- _INSTRUCTIONS TO FOLLOW_:
Your output should be the lines below from the one holding "Fig. 2 The crystal" through the one holding "Table 2. Comparison of", transcribed exactly, with no pictures.

- _INFORMATION PROVIDED_:
━━━━━━━━
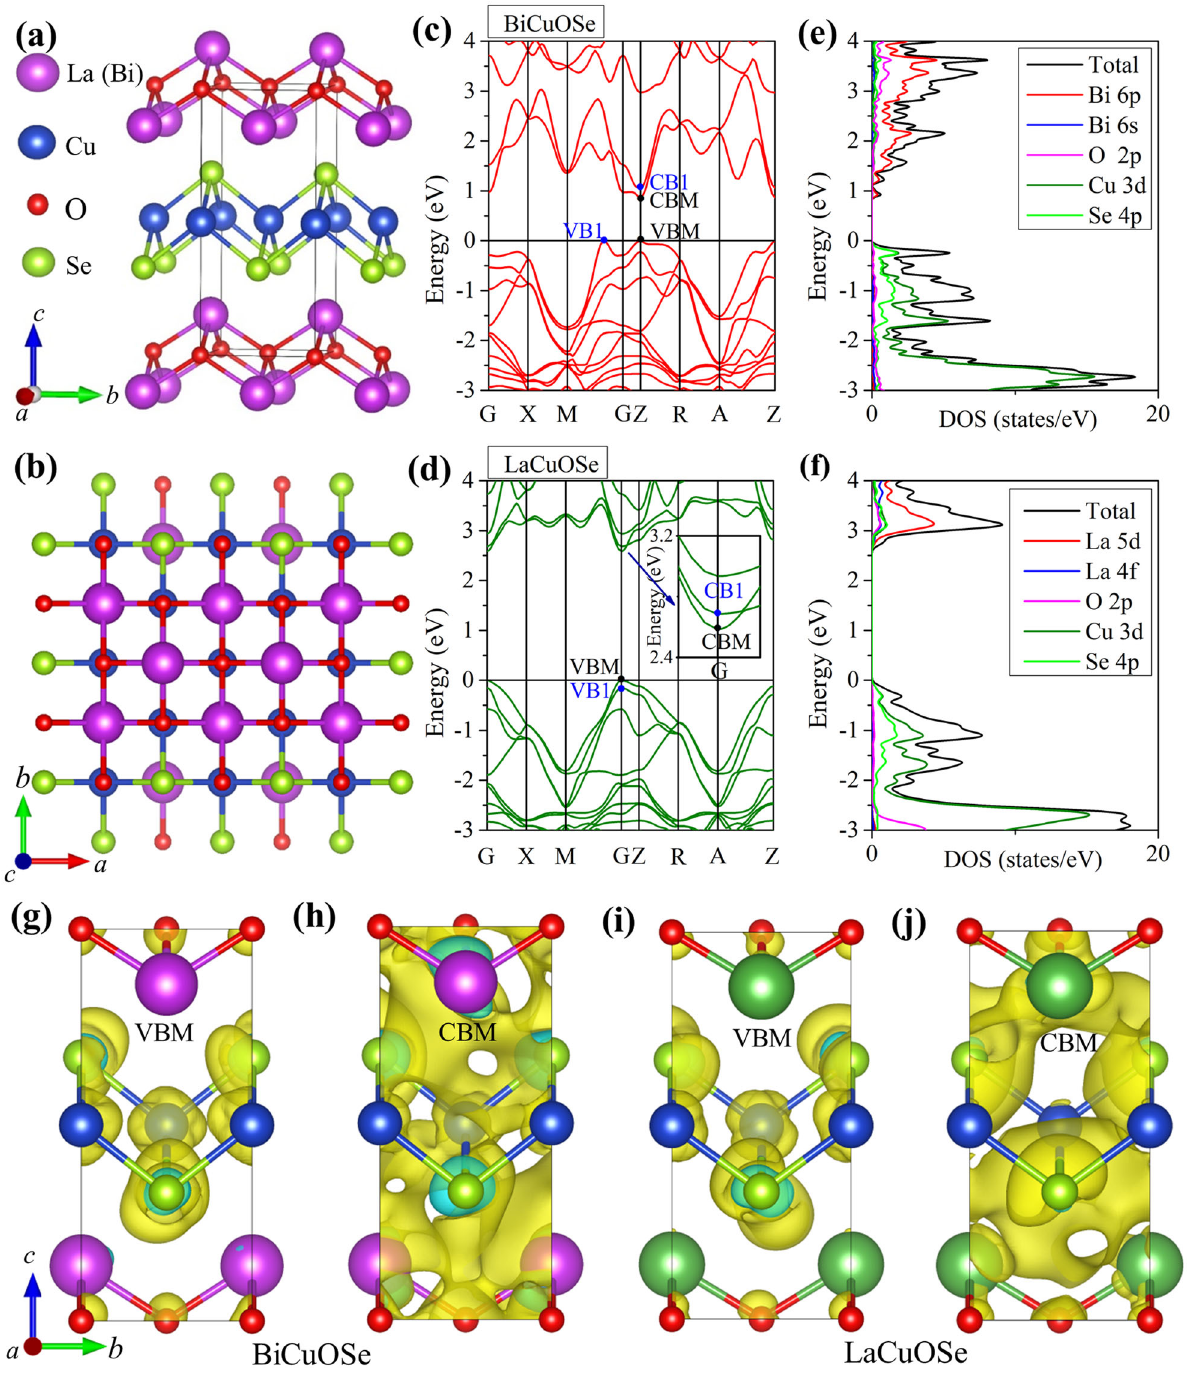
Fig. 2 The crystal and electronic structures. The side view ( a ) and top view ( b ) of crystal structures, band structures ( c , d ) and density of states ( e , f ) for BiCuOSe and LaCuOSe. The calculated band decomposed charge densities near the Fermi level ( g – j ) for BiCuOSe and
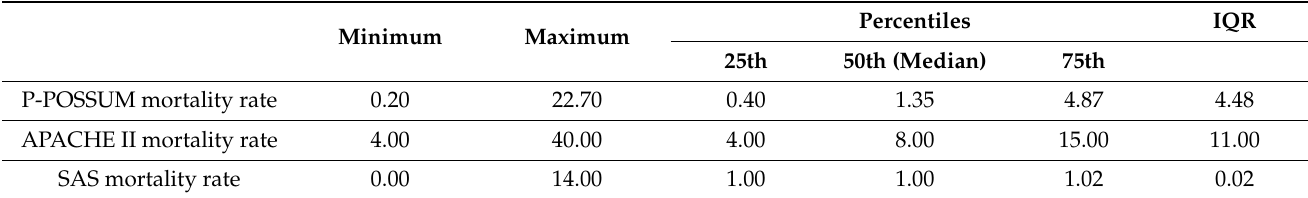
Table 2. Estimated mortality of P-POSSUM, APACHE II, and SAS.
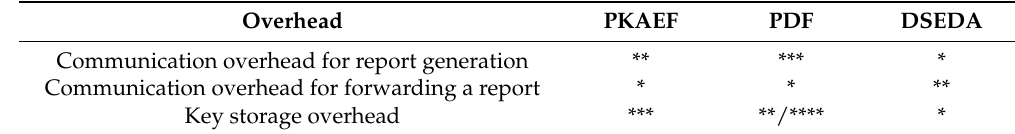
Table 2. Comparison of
━━━━━━━━
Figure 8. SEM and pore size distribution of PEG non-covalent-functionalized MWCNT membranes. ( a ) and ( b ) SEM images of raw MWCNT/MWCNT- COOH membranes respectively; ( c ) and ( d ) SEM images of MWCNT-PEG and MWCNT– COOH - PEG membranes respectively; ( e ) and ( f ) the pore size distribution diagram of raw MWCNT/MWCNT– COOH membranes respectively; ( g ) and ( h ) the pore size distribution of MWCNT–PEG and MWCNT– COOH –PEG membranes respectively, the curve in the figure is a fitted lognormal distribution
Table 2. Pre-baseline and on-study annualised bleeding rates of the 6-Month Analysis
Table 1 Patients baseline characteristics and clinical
━━━━━━━━
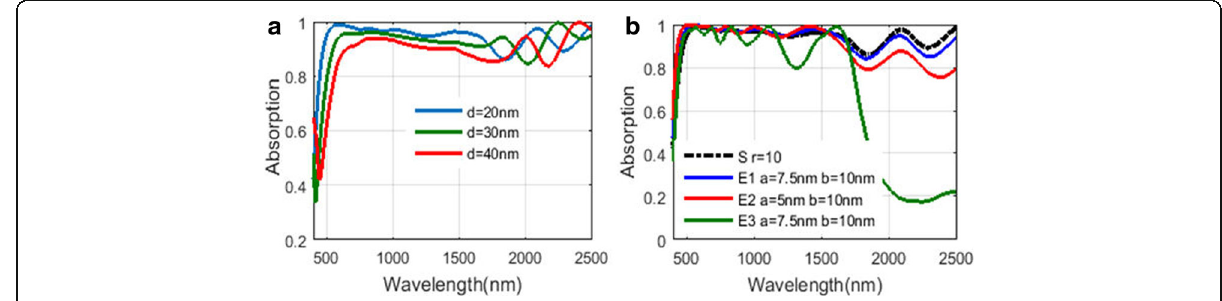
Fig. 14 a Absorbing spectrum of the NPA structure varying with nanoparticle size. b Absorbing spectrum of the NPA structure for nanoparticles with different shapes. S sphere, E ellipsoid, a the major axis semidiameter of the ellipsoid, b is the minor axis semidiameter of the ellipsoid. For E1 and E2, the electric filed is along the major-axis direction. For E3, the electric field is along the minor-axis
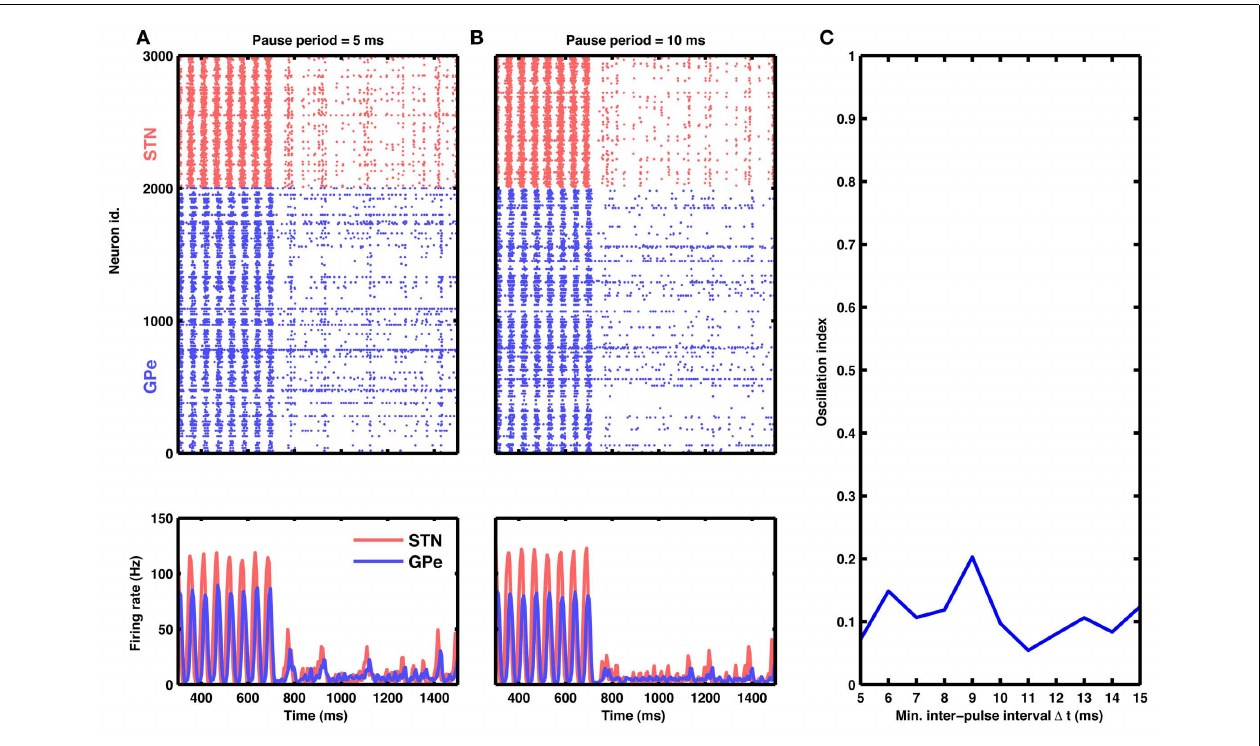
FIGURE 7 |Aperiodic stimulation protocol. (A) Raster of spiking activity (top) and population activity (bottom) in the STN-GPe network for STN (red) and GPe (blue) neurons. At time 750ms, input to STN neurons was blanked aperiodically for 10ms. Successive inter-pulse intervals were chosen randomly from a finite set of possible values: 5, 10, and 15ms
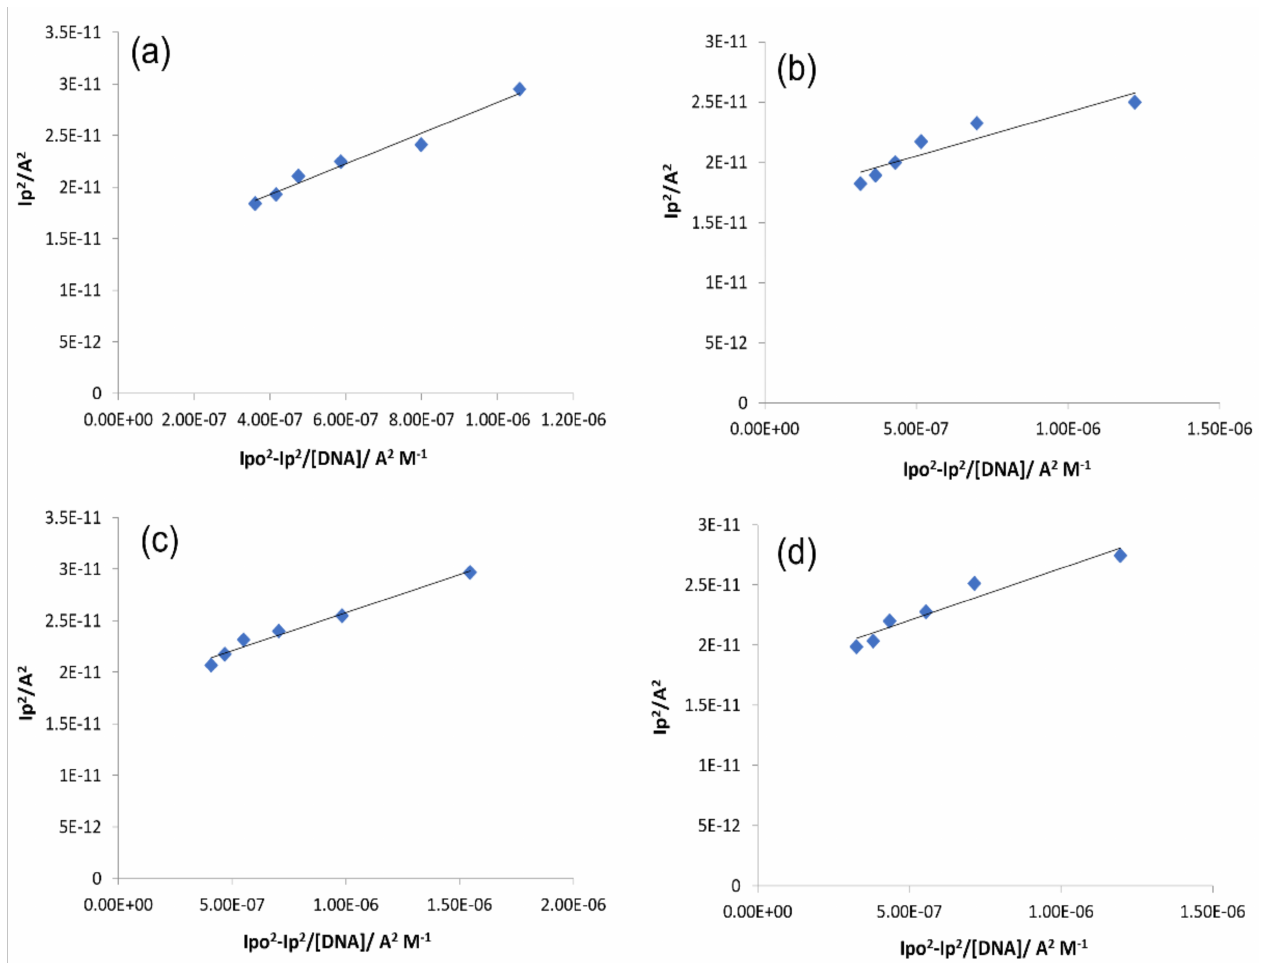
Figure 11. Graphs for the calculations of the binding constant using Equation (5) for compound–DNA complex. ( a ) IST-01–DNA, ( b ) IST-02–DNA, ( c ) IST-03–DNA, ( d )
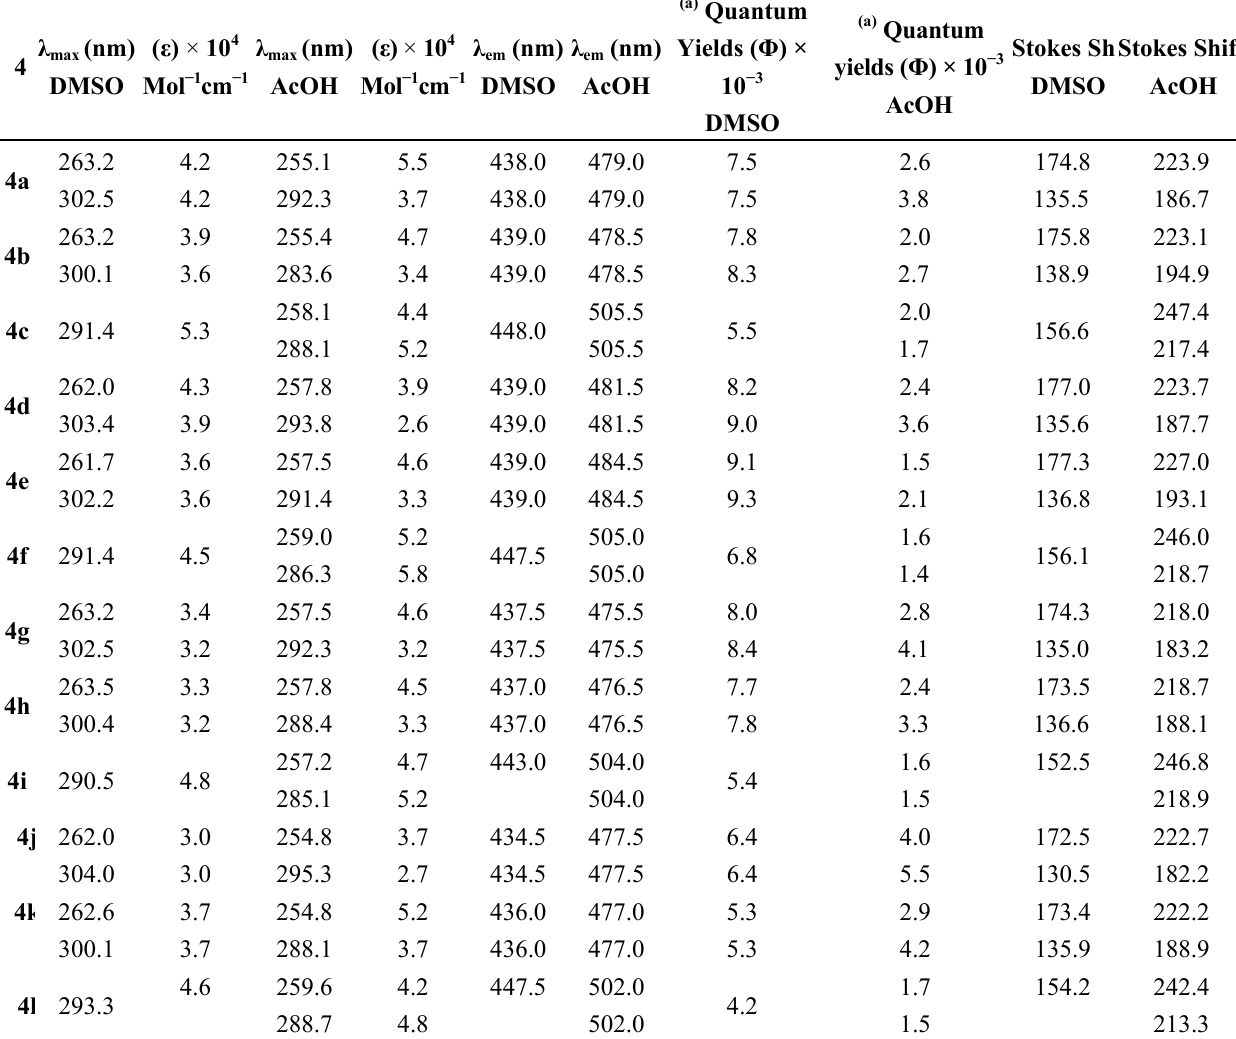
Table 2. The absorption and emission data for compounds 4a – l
━━━━━━━━
- _YOUR RESPONSE_:
Fig. 2 The crystal and electronic structures. The side view ( a ) and top view ( b ) of crystal structures, band structures ( c , d ) and density of states ( e , f ) for BiCuOSe and LaCuOSe. The calculated band decomposed charge densities near the Fermi level ( g – j ) for BiCuOSe and
Table 2. Estimated mortality of P-POSSUM, APACHE II, and SAS.
Table 2. Comparison of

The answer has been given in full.